Enslaved’s RIITIIЯ was released in fall of 2012. Image courtesy: nuclearblast.de
“Thoughts Like Hammers” is one of the album’s prime offerings of Enslaved’s somewhat newly incorporated skill for exploring the nature of mental abstract concepts. With a nod at the visual influence from the music video, listeners can reel in sharper clues by incorporating the images. The detached scenes reveal a waterfall and ocean as well as a clouded sky; this offers interpretations of human though patterns. With this aid as a factor, “Thoughts Like Hammers,” gives clues to guide listeners into a certain frame. The song’s drippy pounding sculpts a path into an open area that begs personal interpretations, perceptions.
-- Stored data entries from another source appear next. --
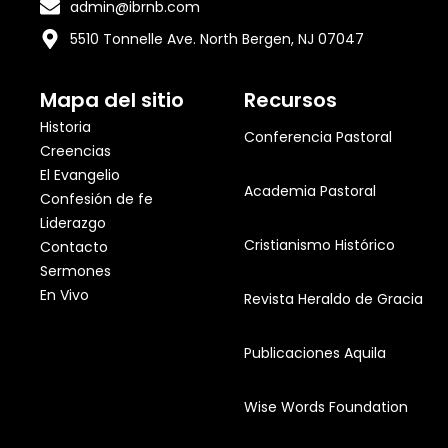
admin@ibrnb.com
5510 Tonnelle Ave. North Bergen, NJ 07047
Mapa del sitio
Recursos
Historia
Conferencia Pastoral
Creencias
El Evangelio
Academia Pastoral
Confesión de fe
Liderazgo
Cristianismo Histórico
Contacto
Sermones
En Vivo
Revista Heraldo de Gracia
Publicaciones Aquila
Wise Words Foundation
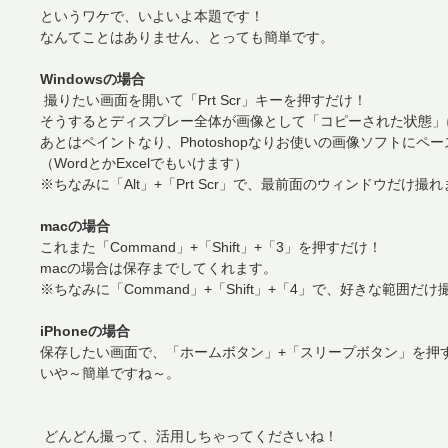
というワケで、いよいよ本題です！
なんてことはありません、とっても簡単です。
Windowsの場合
撮りたい画面を開いて「Prt Scr」キーを押すだけ！
そうするとディスプレー全体が画像として「コピーされた状態」
あとはペイントなり、Photoshopなりお使いの画像ソフトにペ
（WordとかExcelでもいけます）
※ちなみに「Alt」+「Prt Scr」で、最前面のウィンドウだけ撮
macの場合
これまた「Command」+「Shift」+「3」を押すだけ！
macの場合は保存までしてくれます。
※ちなみに「Command」+「Shift」+「4」で、好きな範囲だ
iPhoneの場合
保存したい画面で、「ホームボタン」+「スリープボタン」を押
いや～簡単ですね～。
どんどん撮って、活用しちゃってくださいね！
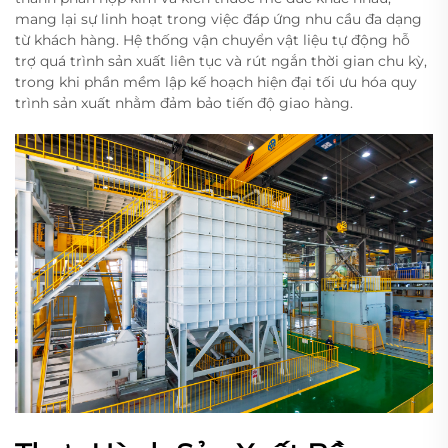
mang lại sự linh hoạt trong việc đáp ứng nhu cầu đa dạng
từ khách hàng. Hệ thống vận chuyển vật liệu tự động hỗ
trợ quá trình sản xuất liên tục và rút ngắn thời gian chu kỳ,
trong khi phần mềm lập kế hoạch hiện đại tối ưu hóa quy
trình sản xuất nhằm đảm bảo tiến độ giao hàng.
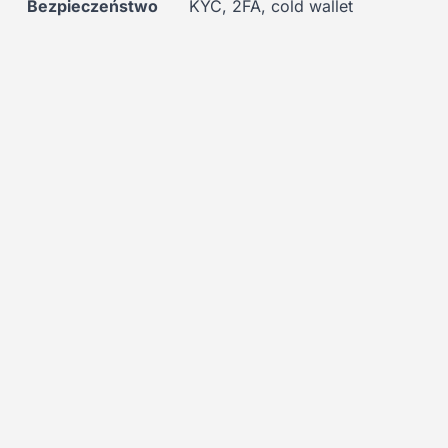
Bezpieczeństwo
KYC, 2FA, cold wallet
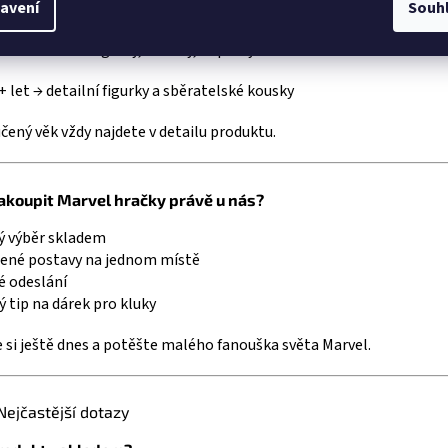
avení
Souh
–5 let → plyšáci a jednodušší figurky
–8 let → akční figurky, batohy, doplňky
+ let → detailní figurky a sběratelské kousky
ený věk vždy najdete v detailu produktu.
akoupit Marvel hračky právě u nás?
ý výběr skladem
bené postavy na jednom místě
é odeslání
ý tip na dárek pro kluky
 si ještě dnes a potěšte malého fanouška světa Marvel.
Nejčastější dotazy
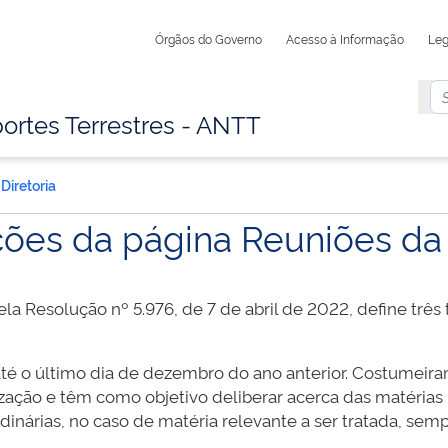
Órgãos do Governo
Acesso à Informação
Leg
ortes Terrestres - ANTT
Diretoria
ões da página Reuniões da 
 Resolução nº 5.976, de 7 de abril de 2022, define três 
é o último dia de dezembro do ano anterior. Costumeira
alização e têm como objetivo deliberar acerca das matéria
inárias, no caso de matéria relevante a ser tratada, semp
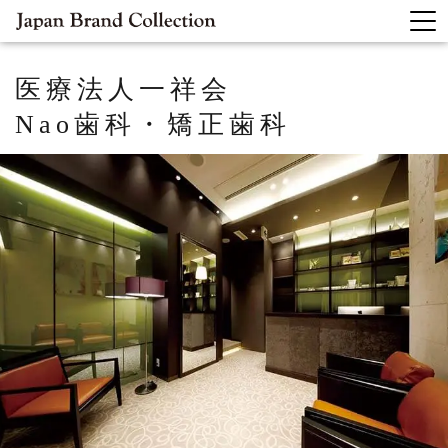
医療法人一祥会
Nao歯科・矯正歯科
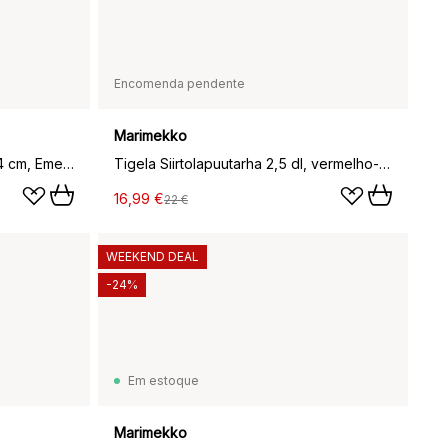
Encomenda pendente
Marimekko
Unikko tapete de banho 73x74 cm, Emerald-off white-toupeira
Tigela Siirtolapuutarha 2,5 dl, vermelho-branco
16,99 €
22 €
WEEKEND DEAL
-24%
Em estoque
Marimekko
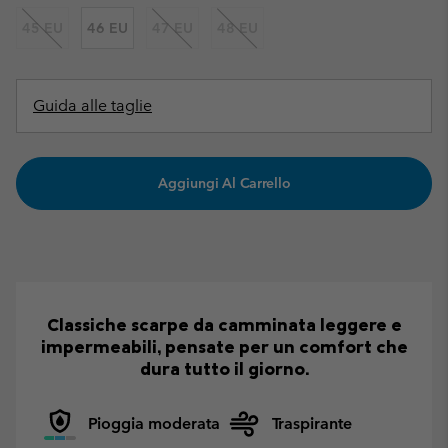
45 EU
46 EU
47 EU
48 EU
Guida alle taglie
Aggiungi Al Carrello
Classiche scarpe da camminata leggere e
impermeabili, pensate per un comfort che
dura tutto il giorno.
Pioggia moderata
Traspirante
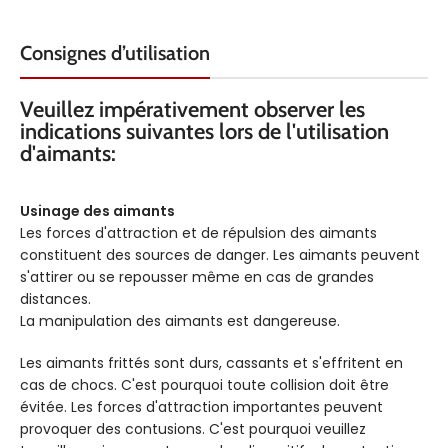
Consignes d’utilisation
Veuillez impérativement observer les
indications suivantes lors de l'utilisation
d'aimants:
Usinage des aimants
Les forces d'attraction et de répulsion des aimants
constituent des sources de danger. Les aimants peuvent
s'attirer ou se repousser même en cas de grandes
distances.
La manipulation des aimants est dangereuse.
Les aimants frittés sont durs, cassants et s'effritent en
cas de chocs. C'est pourquoi toute collision doit être
évitée. Les forces d'attraction importantes peuvent
provoquer des contusions. C'est pourquoi veuillez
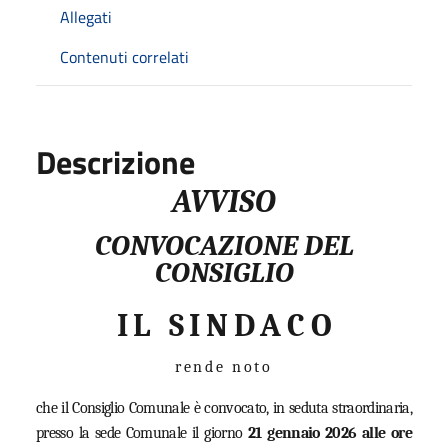
Allegati
Contenuti correlati
Descrizione
AVVISO
CONVOCAZIONE DEL
CONSIGLIO
I L
S I N D A C O
r e n d e
n o t o
che il Consiglio Comunale è convocato, in seduta straordinaria,
presso la sede Comunale il giorno
21 gennaio 2026 alle ore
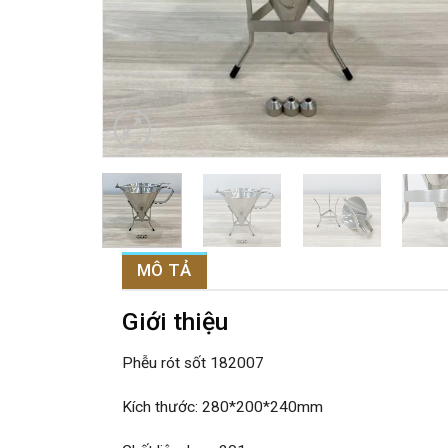
MÔ TẢ
Giới thiệu
Phễu rót sốt 182007
Kích thước: 280*200*240mm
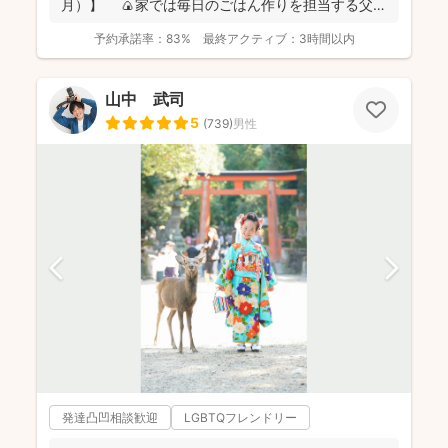
月）】 🍙家では毎日のごはん作りを担当する父で
あり、...
予約承諾率：
83%
最終アクティブ：
3時間以内
山中 武司
5
(
739
)
男性
発達凸凹相談歓迎
LGBTQフレンドリー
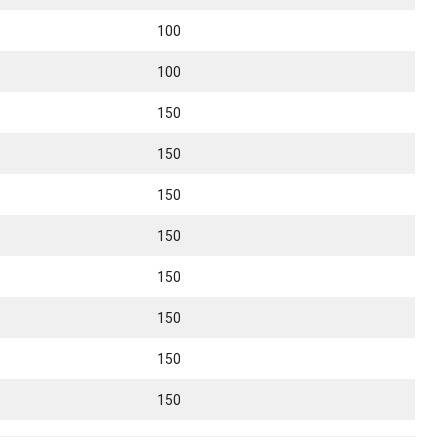
100
100
150
150
150
150
150
150
150
150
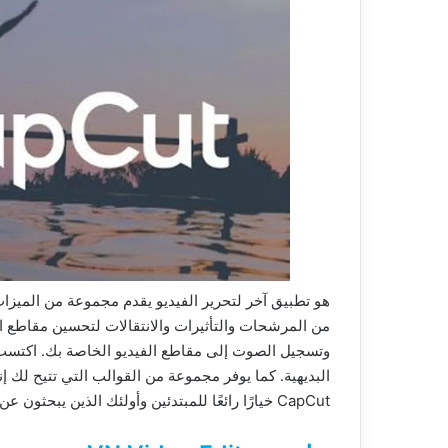
هو تطبيق آخر لتحرير الفيديو يقدم مجموعة من الميزات
من المرشحات والتأثيرات والانتقالات لتحسين مقاطع ا
البديهية. كما يوفر مجموعة من القوالب التي تتيح لك 
CapCut خيارًا رائعًا للمبتدئين وأولئك الذين يبحثون عن تطبيق تحرير فيديو بسيط ولكنه قوي.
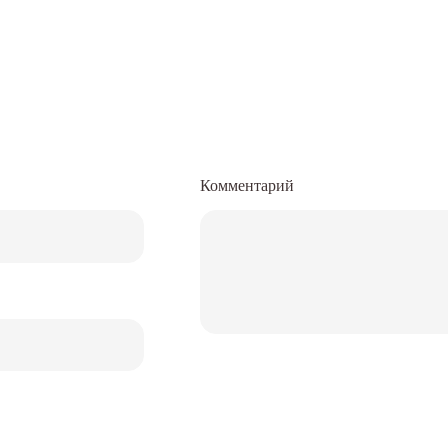
Комментарий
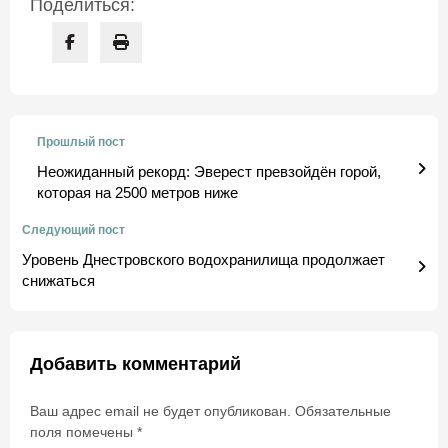
Поделиться:
Прошлый пост
Неожиданный рекорд: Эверест превзойдён горой,
которая на 2500 метров ниже
Следующий пост
Уровень Днестровского водохранилища продолжает
снижаться
Добавить комментарий
Ваш адрес email не будет опубликован.
Обязательные
поля помечены
*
This is widely influenced by the guitars, but it is almost thrust out of minds with the presence of Grutle Kjellson’s harsh vocals and seem to be made secure with Herbrand Larsen’s clean singing. It is as if “Thoughts Like Hammers” is what pushes listeners to an edge of cognition. This is, however, executed without becoming suffocated in the traditional vocal combinations used by known extreme metal bands.With the fusion of the lyrical construction and musical dynamics, this song serves as an automatic application to the remainder of the album.
Entering as the second track, “Death in the Eyes of Dawn,” can be labeled as softer continuation of the album’s dawning. With its hazy, melancholic beginning, it easily is given the stamp of a memorable tune that compares with other less harsh approaches in heavier music. More specifically, it contrasts with “Thoughts Like Hammers,” in that, its texture is somewhat exploratory; it is characterized by a singing in the chorus that tugs at one’s tendency to sing along. This factor, as in any band’s or artist’s work, is vital because it allows listeners to be participants rather than beings placed in observatory trances. While it also complements “Thoughts Like Hammers” with the necessary purging of thought, it has a relaxed quality in its atmosphere. An intense, rapid guitar solo greets listeners near the song’s end, which is then met by an abrupt progressive tinted session. Nevertheless, the song does not seem to lose its theme by repeating melodies.
If one of the album’s tracks had to be pinned to mimicking the function of its title, “Storm of Memories” is that piece. A drum rhythm livened by Cato Bekkevold immediately becomes the focus, which is appropriately blurred with an inclusion of vocalizations that seem to reflect the band’s depiction of the nature and motion of memories. This track can also be associated with a wildness that can be interpreted as a connection with RIITIIЯ‘s overall message that represents the practices of humankind.
The majority of the album seems to perform as a bundled mass, capable and determined to strike another type of awareness for knowing fans as well as folks interested in heavier sounds. This clustered nature may leave some ears of followers slightly puzzled; this possible wondering, however, protected. There are hints thrown toward Enslaved’s initial instrumentation, but this does not escape a strong advancement found in a mellow, matured approach of lyrical expression. This projects its voice to remain a vital force in the heavy metal arena and absorbing in a youthful enthusiasm.